Electronic design files
+ + + + + + +

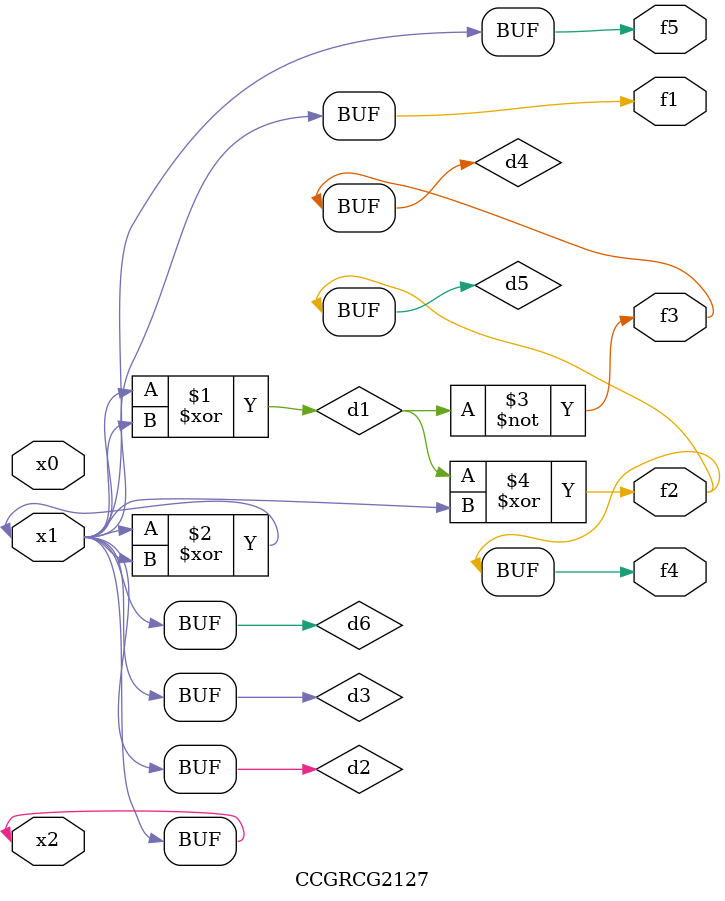
<source format=v>
module CCGRCG2127(
	input x0, x1, x2,
	output f1, f2, f3, f4, f5
);

	wire d1, d2, d3, d4, d5, d6;

	xor (d1, x1, x2);
	buf (d2, x1, x2);
	xor (d3, x1, x2);
	nor (d4, d1);
	xor (d5, d1, d2);
	buf (d6, d2, d3);
	assign f1 = d6;
	assign f2 = d5;
	assign f3 = d4;
	assign f4 = d5;
	assign f5 = d6;
endmodule

</source>
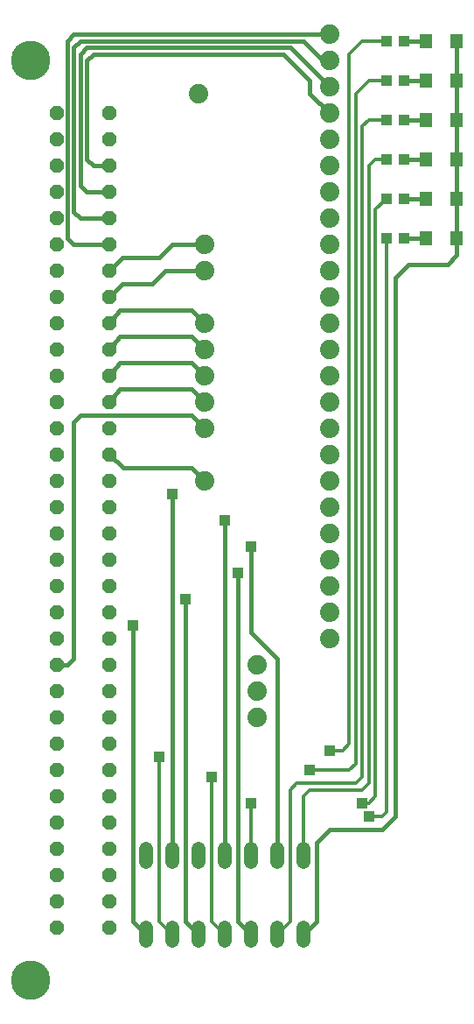
<source format=gtl>
G75*
%MOIN*%
%OFA0B0*%
%FSLAX24Y24*%
%IPPOS*%
%LPD*%
%AMOC8*
5,1,8,0,0,1.08239X$1,22.5*
%
%ADD10OC8,0.0560*%
%ADD11C,0.1502*%
%ADD12C,0.0740*%
%ADD13C,0.0520*%
%ADD14R,0.0472X0.0551*%
%ADD15R,0.0433X0.0394*%
%ADD16C,0.0160*%
%ADD17R,0.0396X0.0396*%
%ADD18C,0.0120*%
D10*
X005150Y003195D03*
X005150Y004195D03*
X005150Y005195D03*
X005150Y006195D03*
X005150Y007195D03*
X005150Y008195D03*
X005150Y009195D03*
X005150Y010195D03*
X005150Y011195D03*
X005150Y012195D03*
X005150Y013195D03*
X005150Y014195D03*
X005150Y015195D03*
X005150Y016195D03*
X005150Y017195D03*
X005150Y018195D03*
X005150Y019195D03*
X005150Y020195D03*
X005150Y021195D03*
X005150Y022195D03*
X005150Y023195D03*
X005150Y024195D03*
X005150Y025195D03*
X005150Y026195D03*
X005150Y027195D03*
X005150Y028195D03*
X005150Y029195D03*
X005150Y030195D03*
X005150Y031195D03*
X005150Y032195D03*
X005150Y033195D03*
X005150Y034195D03*
X007150Y034195D03*
X007150Y033195D03*
X007150Y032195D03*
X007150Y031195D03*
X007150Y030195D03*
X007150Y029195D03*
X007150Y028195D03*
X007150Y027195D03*
X007150Y026195D03*
X007150Y025195D03*
X007150Y024195D03*
X007150Y023195D03*
X007150Y022195D03*
X007150Y021195D03*
X007150Y020195D03*
X007150Y019195D03*
X007150Y018195D03*
X007150Y017195D03*
X007150Y016195D03*
X007150Y015195D03*
X007150Y014195D03*
X007150Y013195D03*
X007150Y012195D03*
X007150Y011195D03*
X007150Y010195D03*
X007150Y009195D03*
X007150Y008195D03*
X007150Y007195D03*
X007150Y006195D03*
X007150Y005195D03*
X007150Y004195D03*
X007150Y003195D03*
D11*
X004150Y001195D03*
X004150Y036195D03*
D12*
X010531Y034930D03*
X010781Y029180D03*
X010781Y028180D03*
X010781Y026180D03*
X010781Y025180D03*
X010781Y024180D03*
X010781Y023180D03*
X010781Y022180D03*
X010781Y020180D03*
X012781Y013180D03*
X012781Y012180D03*
X012781Y011180D03*
X015531Y014180D03*
X015531Y015180D03*
X015531Y016180D03*
X015531Y017180D03*
X015531Y018180D03*
X015531Y019180D03*
X015531Y020180D03*
X015531Y021180D03*
X015531Y022180D03*
X015531Y023180D03*
X015531Y024180D03*
X015531Y025180D03*
X015531Y026180D03*
X015531Y027180D03*
X015531Y028180D03*
X015531Y029180D03*
X015531Y030180D03*
X015531Y031180D03*
X015531Y032180D03*
X015531Y033180D03*
X015531Y034180D03*
X015531Y035180D03*
X015531Y036180D03*
X015531Y037180D03*
D13*
X014531Y006190D02*
X014531Y005670D01*
X013531Y005670D02*
X013531Y006190D01*
X012531Y006190D02*
X012531Y005670D01*
X011531Y005670D02*
X011531Y006190D01*
X010531Y006190D02*
X010531Y005670D01*
X009531Y005670D02*
X009531Y006190D01*
X008531Y006190D02*
X008531Y005670D01*
X008531Y003190D02*
X008531Y002670D01*
X009531Y002670D02*
X009531Y003190D01*
X010531Y003190D02*
X010531Y002670D01*
X011531Y002670D02*
X011531Y003190D01*
X012531Y003190D02*
X012531Y002670D01*
X013531Y002670D02*
X013531Y003190D01*
X014531Y003190D02*
X014531Y002670D01*
D14*
X019191Y029430D03*
X019191Y030930D03*
X019191Y032430D03*
X019191Y033930D03*
X019191Y035430D03*
X019191Y036930D03*
X020372Y036930D03*
X020372Y035430D03*
X020372Y033930D03*
X020372Y032430D03*
X020372Y030930D03*
X020372Y029430D03*
D15*
X018366Y029430D03*
X017697Y029430D03*
X017697Y030930D03*
X018366Y030930D03*
X018366Y032430D03*
X017697Y032430D03*
X017697Y033930D03*
X018366Y033930D03*
X018366Y035430D03*
X017697Y035430D03*
X017697Y036930D03*
X018366Y036930D03*
D16*
X019191Y036930D01*
X019191Y035430D02*
X018366Y035430D01*
X018366Y033930D02*
X019191Y033930D01*
X019191Y032430D02*
X018366Y032430D01*
X018366Y030930D02*
X019191Y030930D01*
X019191Y029430D02*
X018366Y029430D01*
X018531Y028430D02*
X018031Y027930D01*
X018031Y007430D01*
X017531Y006930D01*
X015531Y006930D01*
X015031Y006430D01*
X015031Y003430D01*
X014531Y002930D01*
X013531Y005930D02*
X013531Y013430D01*
X012531Y014430D01*
X012531Y017680D01*
X012031Y016680D02*
X012031Y003430D01*
X012531Y002930D01*
X011531Y005930D02*
X011531Y018680D01*
X010781Y020180D02*
X010281Y020680D01*
X007665Y020680D01*
X007150Y021195D01*
X005781Y022430D02*
X006031Y022680D01*
X010281Y022680D01*
X010781Y022180D01*
X010781Y023180D02*
X010281Y023680D01*
X007531Y023680D01*
X007150Y023195D01*
X007150Y024195D02*
X007531Y024680D01*
X010281Y024680D01*
X010781Y024180D01*
X010781Y025180D02*
X010281Y025680D01*
X007531Y025680D01*
X007150Y025195D01*
X007150Y026195D02*
X007531Y026680D01*
X010281Y026680D01*
X010781Y026180D01*
X010781Y028180D02*
X009281Y028180D01*
X008781Y027680D01*
X007635Y027680D01*
X007150Y027195D01*
X007150Y028195D02*
X007635Y028680D01*
X009031Y028680D01*
X009531Y029180D01*
X010781Y029180D01*
X007150Y029195D02*
X007135Y029180D01*
X005781Y029180D01*
X005531Y029430D01*
X005531Y036930D01*
X005781Y037180D01*
X015531Y037180D01*
X015531Y036180D02*
X015281Y036180D01*
X014531Y036930D01*
X006031Y036930D01*
X005781Y036680D01*
X005781Y030430D01*
X006031Y030180D01*
X007135Y030180D01*
X007150Y030195D01*
X007135Y031180D02*
X007150Y031195D01*
X007135Y031180D02*
X006281Y031180D01*
X006031Y031430D01*
X006031Y036430D01*
X006281Y036680D01*
X014031Y036680D01*
X015531Y035180D01*
X014781Y034930D02*
X015531Y034180D01*
X014781Y034930D02*
X014781Y035430D01*
X013781Y036430D01*
X006531Y036430D01*
X006281Y036180D01*
X006281Y032430D01*
X006531Y032180D01*
X007135Y032180D01*
X007150Y032195D01*
X005781Y022430D02*
X005781Y013430D01*
X005531Y013180D01*
X005150Y013195D01*
X008031Y014680D02*
X008031Y003430D01*
X008531Y002930D01*
X010031Y003430D02*
X010031Y015680D01*
X009531Y019680D02*
X009531Y005930D01*
X010031Y003430D02*
X010531Y002930D01*
X018531Y028430D02*
X020031Y028430D01*
X020372Y028771D01*
X020372Y029430D01*
X020372Y030930D01*
X020372Y032430D01*
X020372Y033930D01*
X020372Y035430D01*
X020372Y036930D01*
D17*
X011531Y018680D03*
X012531Y017680D03*
X012031Y016680D03*
X010031Y015680D03*
X008031Y014680D03*
X009031Y009680D03*
X011031Y008930D03*
X012531Y007930D03*
X014781Y009180D03*
X015531Y009930D03*
X016781Y007930D03*
X017031Y007430D03*
X009531Y019680D03*
D18*
X009031Y009680D02*
X009031Y003430D01*
X009531Y002930D01*
X011031Y003430D02*
X011531Y002930D01*
X011031Y003430D02*
X011031Y008930D01*
X012531Y007930D02*
X012531Y005930D01*
X014031Y008430D02*
X014031Y003430D01*
X013531Y002930D01*
X014531Y005930D02*
X014531Y008180D01*
X014781Y008430D01*
X016781Y008430D01*
X017031Y008680D01*
X017031Y032180D01*
X017281Y032430D01*
X017697Y032430D01*
X017697Y033930D02*
X017031Y033930D01*
X016781Y033680D01*
X016781Y008930D01*
X016531Y008680D01*
X014281Y008680D01*
X014031Y008430D01*
X014781Y009180D02*
X016281Y009180D01*
X016531Y009430D01*
X016531Y034930D01*
X017031Y035430D01*
X017697Y035430D01*
X017697Y036930D02*
X016781Y036930D01*
X016281Y036430D01*
X016281Y010180D01*
X016031Y009930D01*
X015531Y009930D01*
X016781Y007930D02*
X017031Y007930D01*
X017281Y008180D01*
X017281Y030515D01*
X017697Y030930D01*
X017697Y029430D02*
X017697Y007595D01*
X017531Y007430D01*
X017031Y007430D01*
M02*

</source>
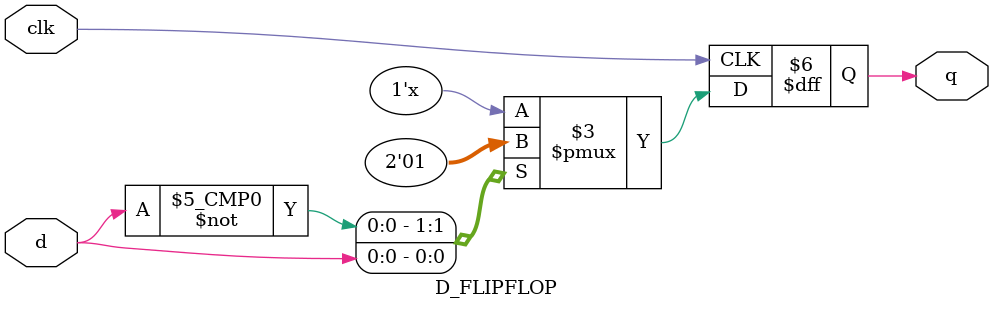
<source format=v>
module D_FLIPFLOP(q, clk, d);
    input clk, d;
    output reg q;
	
	initial q = 0;

    always @ (posedge clk)
    begin
        case (d)
            1'b0: q <= 0;
            1'b1: q <= 1;
        endcase
    end
endmodule
</source>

+ + + + + + +

Try it
Out of the data above, transcribe exactly and only the lines starting with the line that has "X015531Y017180D03*" and going on through the line that has "X018031Y027930D01*", both included.

Response box
X015531Y017180D03*
X015531Y018180D03*
X015531Y019180D03*
X015531Y020180D03*
X015531Y021180D03*
X015531Y022180D03*
X015531Y023180D03*
X015531Y024180D03*
X015531Y025180D03*
X015531Y026180D03*
X015531Y027180D03*
X015531Y028180D03*
X015531Y029180D03*
X015531Y030180D03*
X015531Y031180D03*
X015531Y032180D03*
X015531Y033180D03*
X015531Y034180D03*
X015531Y035180D03*
X015531Y036180D03*
X015531Y037180D03*
D13*
X014531Y006190D02*
X014531Y005670D01*
X013531Y005670D02*
X013531Y006190D01*
X012531Y006190D02*
X012531Y005670D01*
X011531Y005670D02*
X011531Y006190D01*
X010531Y006190D02*
X010531Y005670D01*
X009531Y005670D02*
X009531Y006190D01*
X008531Y006190D02*
X008531Y005670D01*
X008531Y003190D02*
X008531Y002670D01*
X009531Y002670D02*
X009531Y003190D01*
X010531Y003190D02*
X010531Y002670D01*
X011531Y002670D02*
X011531Y003190D01*
X012531Y003190D02*
X012531Y002670D01*
X013531Y002670D02*
X013531Y003190D01*
X014531Y003190D02*
X014531Y002670D01*
D14*
X019191Y029430D03*
X019191Y030930D03*
X019191Y032430D03*
X019191Y033930D03*
X019191Y035430D03*
X019191Y036930D03*
X020372Y036930D03*
X020372Y035430D03*
X020372Y033930D03*
X020372Y032430D03*
X020372Y030930D03*
X020372Y029430D03*
D15*
X018366Y029430D03*
X017697Y029430D03*
X017697Y030930D03*
X018366Y030930D03*
X018366Y032430D03*
X017697Y032430D03*
X017697Y033930D03*
X018366Y033930D03*
X018366Y035430D03*
X017697Y035430D03*
X017697Y036930D03*
X018366Y036930D03*
D16*
X019191Y036930D01*
X019191Y035430D02*
X018366Y035430D01*
X018366Y033930D02*
X019191Y033930D01*
X019191Y032430D02*
X018366Y032430D01*
X018366Y030930D02*
X019191Y030930D01*
X019191Y029430D02*
X018366Y029430D01*
X018531Y028430D02*
X018031Y027930D01*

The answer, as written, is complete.